Smith was there for Headley’s arrest. “I knew what he looked like, I knew he was going to be 92, and I also knew how strong the evidence was,” she says. The team feared that the arrest would trigger a health crisis. “We were uncovering the darkest secret he’d kept hidden for sixty years,” says Smith.

Yet everything was able to proceed. The trial took place, and the victim’s living relative had been identified and approached by family liaison. “She had believed it was never going to be resolved,” says Smith. For the family, there had also been a sense of shame about the nature of the crime.

“Rape is massively underreported now,” says Smith, “but in the mid-20th century, how many elderly ladies would ever tell anyone this had happened?”

Headley was told at sentencing that, for all practical purposes, he would remain incarcerated. He would spend his life behind bars.

A Profound Effect

For Smith, it has been a special case. “It just feels distinct, I don’t know why,” she says. “With current investigations, the process is very responsive. With this case you’re driving the inquiry, the pressure is only from yourself. It began with me trying to get someone to take some interest of that evidence – and I was able to follow it right until the end.”

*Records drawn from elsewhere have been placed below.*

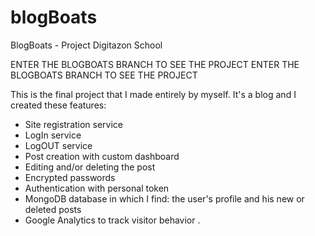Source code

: # blogBoats
BlogBoats - Project Digitazon School

ENTER THE BLOGBOATS BRANCH TO SEE THE PROJECT
ENTER THE BLOGBOATS BRANCH TO SEE THE PROJECT

This is the final project that I made entirely by myself.
It's a blog and I created these features:

- Site registration service
- LogIn service
- LogOUT service
- Post creation with custom dashboard
- Editing and/or deleting the post
- Encrypted passwords
- Authentication with personal token
- MongoDB database in which I find: the user's profile and his new or deleted posts
- Google Analytics to track visitor behavior .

She is certain that it is not the last resolution. There are about 130 cold cases in the archives. “We’ve got so much more to do,” she says. “We have a number of murders that we’re reviewing – we’re constantly sending things to forensics and following other leads. We’ll be forever unlocking the past.”

Michael Price
Michael Price

A passionate esports journalist and streamer with a focus on competitive gaming trends and community engagement.